11 Nov, 2004 By: Melinda Saccone


Consumers turn to TV ads and radio spots as their primary source of new DVD release information, but they rated video stores as their No. 2 source for finding out what's new on DVD.

Nearly two-thirds of all consumers first hear of new releases coming out on disc either on TV or radio, according to Video Store Magazine's 2004 Consumer Home Entertainment survey.

TV and radio were most likely to capture the attention of lower income households and the younger demographic, the survey revealed. Seventy percent of consumers under the age of 20 relied on TV and radio for new-release information. Nearly three-fourths of consumers with annual incomes of less than $20,000 cited TV and radio as their primary source for new-release information.

Video stores ranked second overall among consumers as to where they find out what is new on DVD, with one-fourth of consumers surveyed saying that is where they usually find out about new product.
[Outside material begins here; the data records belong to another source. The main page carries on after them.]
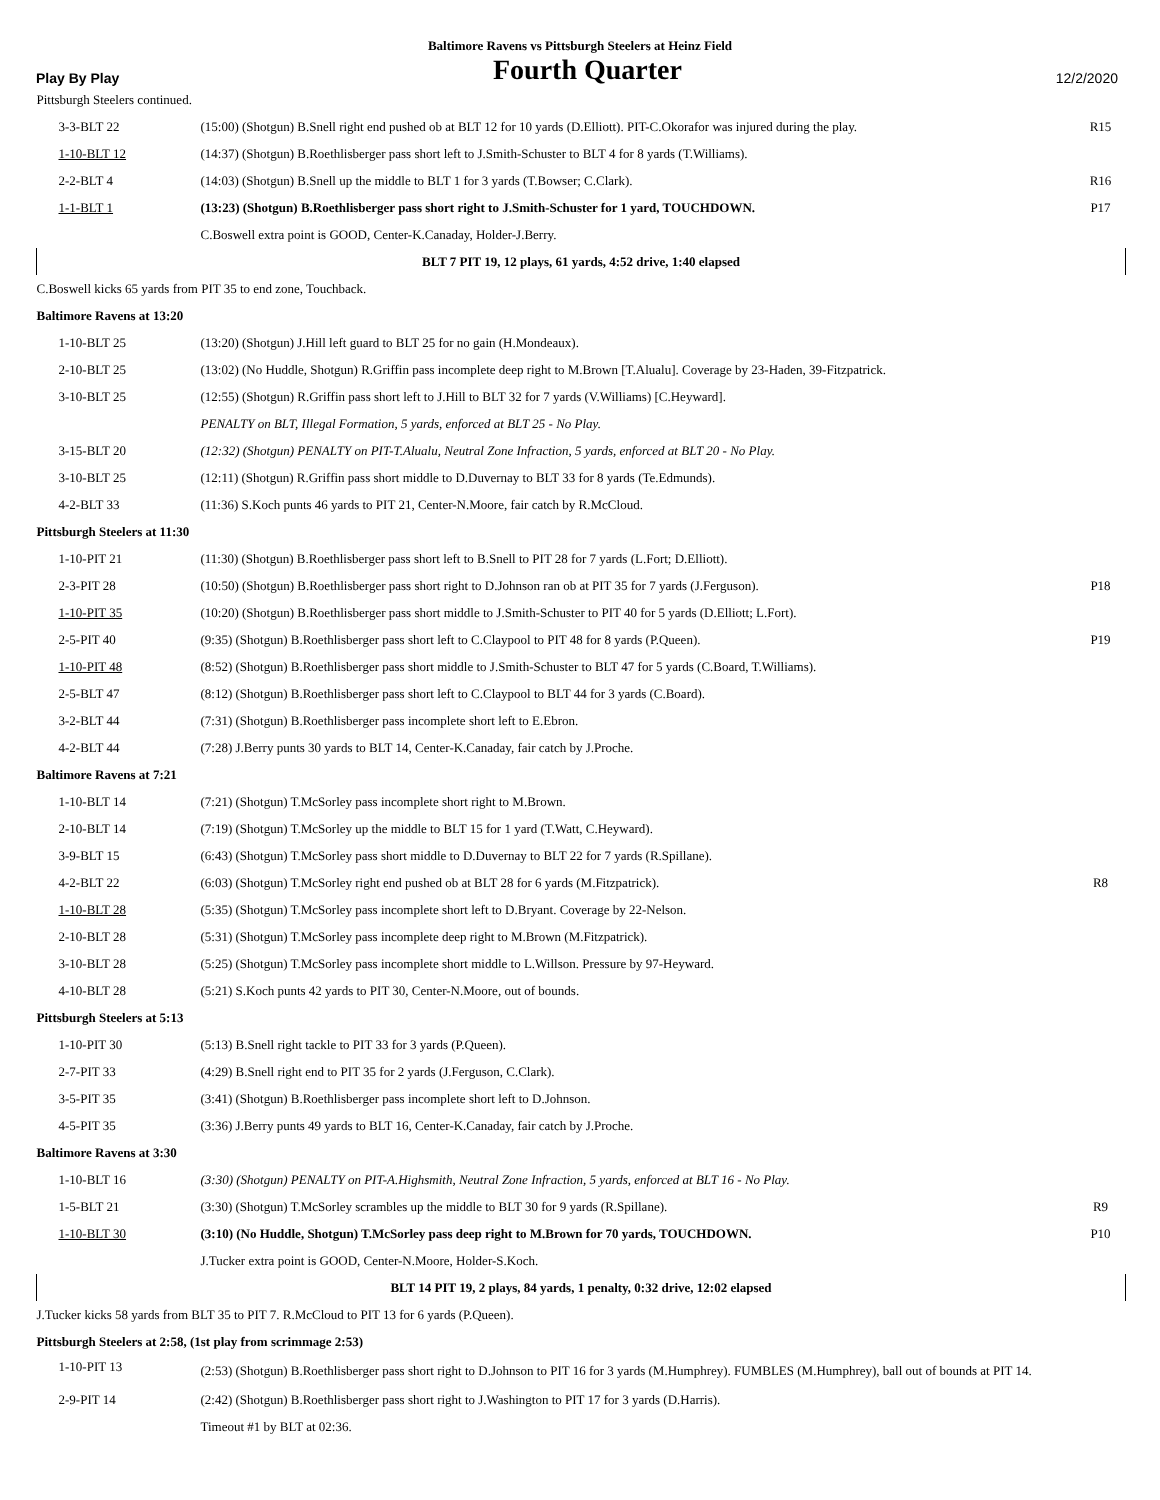Baltimore Ravens vs Pittsburgh Steelers at Heinz Field
Play By Play Fourth Quarter 12/2/2020
| Pittsburgh Steelers continued. | | |
| 3-3-BLT 22 | (15:00) (Shotgun) B.Snell right end pushed ob at BLT 12 for 10 yards (D.Elliott). PIT-C.Okorafor was injured during the play. | R15 |
| 1-10-BLT 12 | (14:37) (Shotgun) B.Roethlisberger pass short left to J.Smith-Schuster to BLT 4 for 8 yards (T.Williams). | |
| 2-2-BLT 4 | (14:03) (Shotgun) B.Snell up the middle to BLT 1 for 3 yards (T.Bowser; C.Clark). | R16 |
| 1-1-BLT 1 | (13:23) (Shotgun) B.Roethlisberger pass short right to J.Smith-Schuster for 1 yard, TOUCHDOWN. | P17 |
| | C.Boswell extra point is GOOD, Center-K.Canaday, Holder-J.Berry. | |
| BLT 7 PIT 19, 12 plays, 61 yards, 4:52 drive, 1:40 elapsed | | |
| C.Boswell kicks 65 yards from PIT 35 to end zone, Touchback. | | |
| Baltimore Ravens at 13:20 | | |
| 1-10-BLT 25 | (13:20) (Shotgun) J.Hill left guard to BLT 25 for no gain (H.Mondeaux). | |
| 2-10-BLT 25 | (13:02) (No Huddle, Shotgun) R.Griffin pass incomplete deep right to M.Brown [T.Alualu]. Coverage by 23-Haden, 39-Fitzpatrick. | |
| 3-10-BLT 25 | (12:55) (Shotgun) R.Griffin pass short left to J.Hill to BLT 32 for 7 yards (V.Williams) [C.Heyward]. | |
| | PENALTY on BLT, Illegal Formation, 5 yards, enforced at BLT 25 - No Play. | |
| 3-15-BLT 20 | (12:32) (Shotgun) PENALTY on PIT-T.Alualu, Neutral Zone Infraction, 5 yards, enforced at BLT 20 - No Play. | |
| 3-10-BLT 25 | (12:11) (Shotgun) R.Griffin pass short middle to D.Duvernay to BLT 33 for 8 yards (Te.Edmunds). | |
| 4-2-BLT 33 | (11:36) S.Koch punts 46 yards to PIT 21, Center-N.Moore, fair catch by R.McCloud. | |
| Pittsburgh Steelers at 11:30 | | |
| 1-10-PIT 21 | (11:30) (Shotgun) B.Roethlisberger pass short left to B.Snell to PIT 28 for 7 yards (L.Fort; D.Elliott). | |
| 2-3-PIT 28 | (10:50) (Shotgun) B.Roethlisberger pass short right to D.Johnson ran ob at PIT 35 for 7 yards (J.Ferguson). | P18 |
| 1-10-PIT 35 | (10:20) (Shotgun) B.Roethlisberger pass short middle to J.Smith-Schuster to PIT 40 for 5 yards (D.Elliott; L.Fort). | |
| 2-5-PIT 40 | (9:35) (Shotgun) B.Roethlisberger pass short left to C.Claypool to PIT 48 for 8 yards (P.Queen). | P19 |
| 1-10-PIT 48 | (8:52) (Shotgun) B.Roethlisberger pass short middle to J.Smith-Schuster to BLT 47 for 5 yards (C.Board, T.Williams). | |
| 2-5-BLT 47 | (8:12) (Shotgun) B.Roethlisberger pass short left to C.Claypool to BLT 44 for 3 yards (C.Board). | |
| 3-2-BLT 44 | (7:31) (Shotgun) B.Roethlisberger pass incomplete short left to E.Ebron. | |
| 4-2-BLT 44 | (7:28) J.Berry punts 30 yards to BLT 14, Center-K.Canaday, fair catch by J.Proche. | |
| Baltimore Ravens at 7:21 | | |
| 1-10-BLT 14 | (7:21) (Shotgun) T.McSorley pass incomplete short right to M.Brown. | |
| 2-10-BLT 14 | (7:19) (Shotgun) T.McSorley up the middle to BLT 15 for 1 yard (T.Watt, C.Heyward). | |
| 3-9-BLT 15 | (6:43) (Shotgun) T.McSorley pass short middle to D.Duvernay to BLT 22 for 7 yards (R.Spillane). | |
| 4-2-BLT 22 | (6:03) (Shotgun) T.McSorley right end pushed ob at BLT 28 for 6 yards (M.Fitzpatrick). | R8 |
| 1-10-BLT 28 | (5:35) (Shotgun) T.McSorley pass incomplete short left to D.Bryant. Coverage by 22-Nelson. | |
| 2-10-BLT 28 | (5:31) (Shotgun) T.McSorley pass incomplete deep right to M.Brown (M.Fitzpatrick). | |
| 3-10-BLT 28 | (5:25) (Shotgun) T.McSorley pass incomplete short middle to L.Willson. Pressure by 97-Heyward. | |
| 4-10-BLT 28 | (5:21) S.Koch punts 42 yards to PIT 30, Center-N.Moore, out of bounds. | |
| Pittsburgh Steelers at 5:13 | | |
| 1-10-PIT 30 | (5:13) B.Snell right tackle to PIT 33 for 3 yards (P.Queen). | |
| 2-7-PIT 33 | (4:29) B.Snell right end to PIT 35 for 2 yards (J.Ferguson, C.Clark). | |
| 3-5-PIT 35 | (3:41) (Shotgun) B.Roethlisberger pass incomplete short left to D.Johnson. | |
| 4-5-PIT 35 | (3:36) J.Berry punts 49 yards to BLT 16, Center-K.Canaday, fair catch by J.Proche. | |
| Baltimore Ravens at 3:30 | | |
| 1-10-BLT 16 | (3:30) (Shotgun) PENALTY on PIT-A.Highsmith, Neutral Zone Infraction, 5 yards, enforced at BLT 16 - No Play. | |
| 1-5-BLT 21 | (3:30) (Shotgun) T.McSorley scrambles up the middle to BLT 30 for 9 yards (R.Spillane). | R9 |
| 1-10-BLT 30 | (3:10) (No Huddle, Shotgun) T.McSorley pass deep right to M.Brown for 70 yards, TOUCHDOWN. | P10 |
| | J.Tucker extra point is GOOD, Center-N.Moore, Holder-S.Koch. | |
| BLT 14 PIT 19, 2 plays, 84 yards, 1 penalty, 0:32 drive, 12:02 elapsed | | |
| J.Tucker kicks 58 yards from BLT 35 to PIT 7. R.McCloud to PIT 13 for 6 yards (P.Queen). | | |
| Pittsburgh Steelers at 2:58, (1st play from scrimmage 2:53) | | |
| 1-10-PIT 13 | (2:53) (Shotgun) B.Roethlisberger pass short right to D.Johnson to PIT 16 for 3 yards (M.Humphrey). FUMBLES (M.Humphrey), ball out of bounds at PIT 14. | |
| 2-9-PIT 14 | (2:42) (Shotgun) B.Roethlisberger pass short right to J.Washington to PIT 17 for 3 yards (D.Harris). | |
| | Timeout #1 by BLT at 02:36. | |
Video stores ranked higher as a source of information among consumers in their 40s and with those whose incomes are more than $60,000 than with the overall population.

Newspapers and magazines came in third for new DVD information, with 15 percent of consumers citing print media as their primary source to find out about new releases. However, for consumers who were in their 50s, that figure nearly doubled, with 26 percent citing newspapers and magazines as their primary source for new-release information.
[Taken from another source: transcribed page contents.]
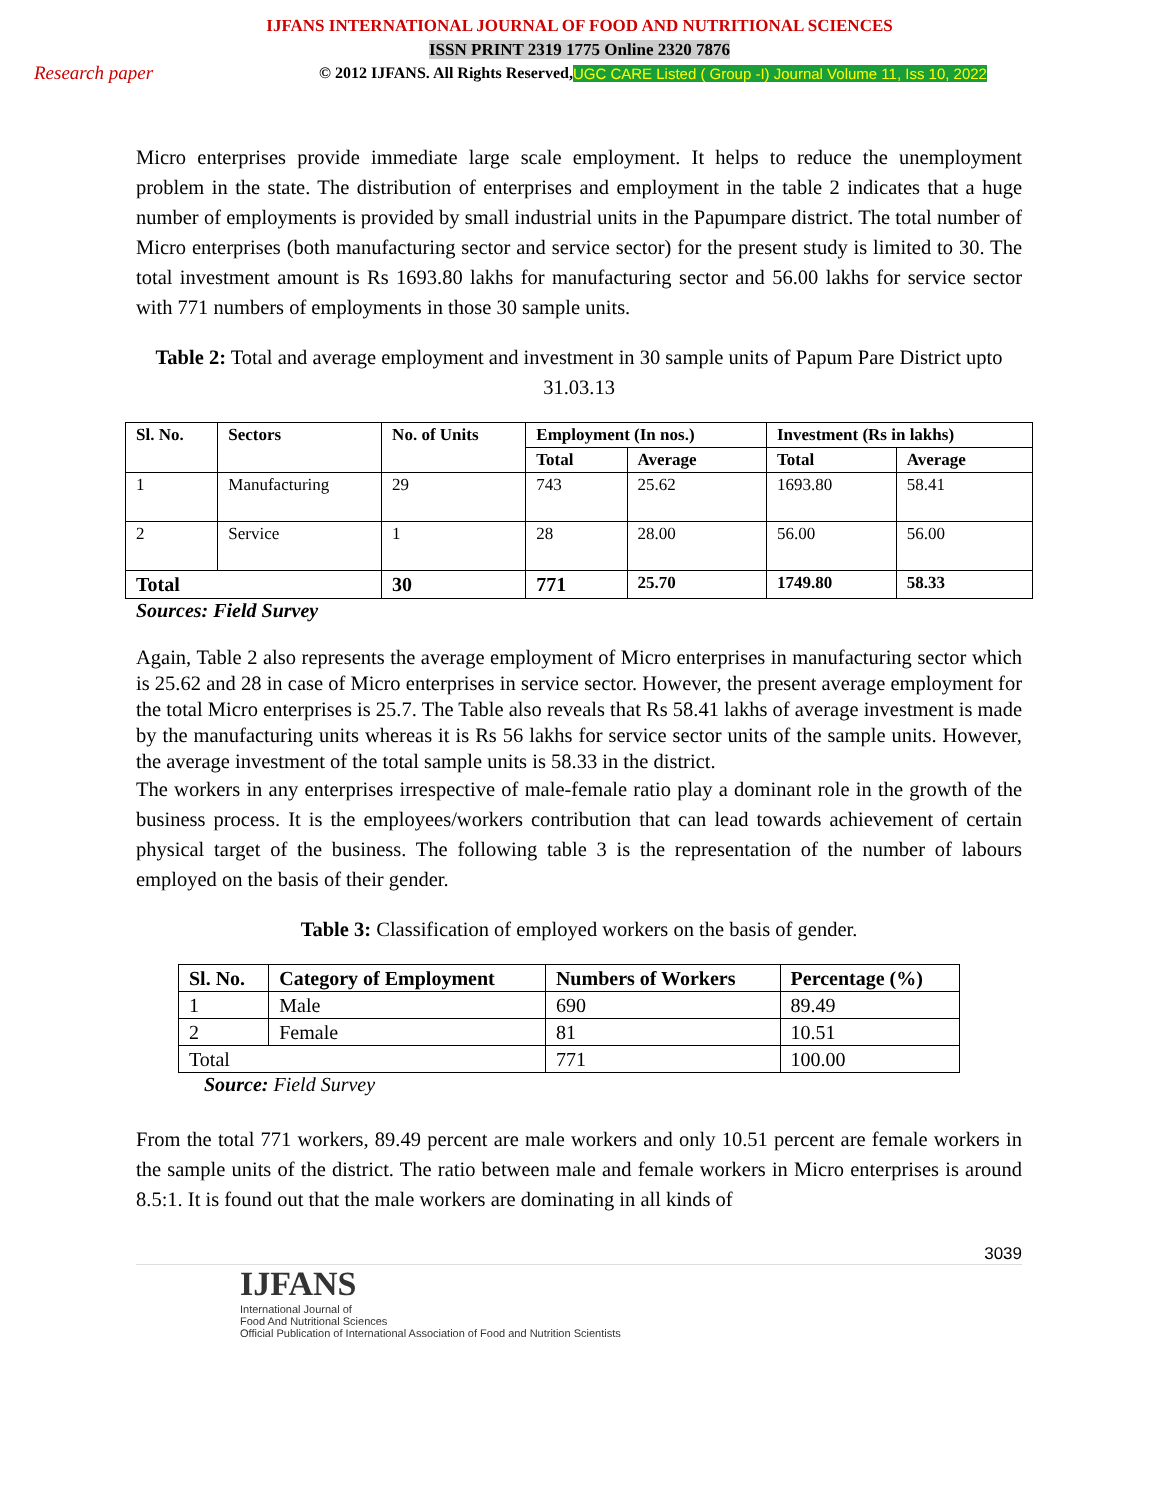IJFANS INTERNATIONAL JOURNAL OF FOOD AND NUTRITIONAL SCIENCES
ISSN PRINT 2319 1775 Online 2320 7876
Research paper © 2012 IJFANS. All Rights Reserved, UGC CARE Listed ( Group -I) Journal Volume 11, Iss 10, 2022
Micro enterprises provide immediate large scale employment. It helps to reduce the unemployment problem in the state. The distribution of enterprises and employment in the table 2 indicates that a huge number of employments is provided by small industrial units in the Papumpare district. The total number of Micro enterprises (both manufacturing sector and service sector) for the present study is limited to 30. The total investment amount is Rs 1693.80 lakhs for manufacturing sector and 56.00 lakhs for service sector with 771 numbers of employments in those 30 sample units.
Table 2: Total and average employment and investment in 30 sample units of Papum Pare District upto 31.03.13
| Sl. No. | Sectors | No. of Units | Employment (In nos.) | | Investment (Rs in lakhs) | |
| --- | --- | --- | --- | --- | --- | --- |
| | | | Total | Average | Total | Average |
| 1 | Manufacturing | 29 | 743 | 25.62 | 1693.80 | 58.41 |
| 2 | Service | 1 | 28 | 28.00 | 56.00 | 56.00 |
| Total | | 30 | 771 | 25.70 | 1749.80 | 58.33 |
Sources: Field Survey
Again, Table 2 also represents the average employment of Micro enterprises in manufacturing sector which is 25.62 and 28 in case of Micro enterprises in service sector. However, the present average employment for the total Micro enterprises is 25.7. The Table also reveals that Rs 58.41 lakhs of average investment is made by the manufacturing units whereas it is Rs 56 lakhs for service sector units of the sample units. However, the average investment of the total sample units is 58.33 in the district.
The workers in any enterprises irrespective of male-female ratio play a dominant role in the growth of the business process. It is the employees/workers contribution that can lead towards achievement of certain physical target of the business. The following table 3 is the representation of the number of labours employed on the basis of their gender.
Table 3: Classification of employed workers on the basis of gender.
| Sl. No. | Category of Employment | Numbers of Workers | Percentage (%) |
| --- | --- | --- | --- |
| 1 | Male | 690 | 89.49 |
| 2 | Female | 81 | 10.51 |
| Total | | 771 | 100.00 |
Source: Field Survey
From the total 771 workers, 89.49 percent are male workers and only 10.51 percent are female workers in the sample units of the district. The ratio between male and female workers in Micro enterprises is around 8.5:1. It is found out that the male workers are dominating in all kinds of
3039
IJFANS
International Journal of
Food And Nutritional Sciences
Official Publication of International Association of Food and Nutrition Scientists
The Internet and theatrical and video trailers tied for fourth, with 11 percent of consumers saying that was how they find out what's new on DVD.

High-volume buyers were more likely to find out about new releases at the video store than the overall population, with 31 percent of consumers who buy on average more than 20 discs per year saying that is where they usually find their information.

High-volume buyers were less likely to find out about new releases from TV or radio, with just more than half saying TV and radio were their primary information source. And they were nearly twice as likely to find out about new releases on the Internet than the overall population, with 20 percent pegging the Web as their primary source for new DVD information.

Gender also played a deciding role in where consumers found out about new movies coming to DVD. Men were nearly twice as likely to surf the Web for new-release information than women.

The number of DVD players owned and the length of ownership also affected where consumers got their information.

The more players owned and the longer a household has owned a DVD player, the less likely they were to obtain new-release information via TV and radio. This group was also more likely to use the Internet as a source of DVD information.

Multiplayer households were the least likely to obtain new-release information from TV or radio, with only 48 percent citing media as their primary source for new-release information. One-third of multiplayer households get their information from the video store, while 19 percent rely on the Internet.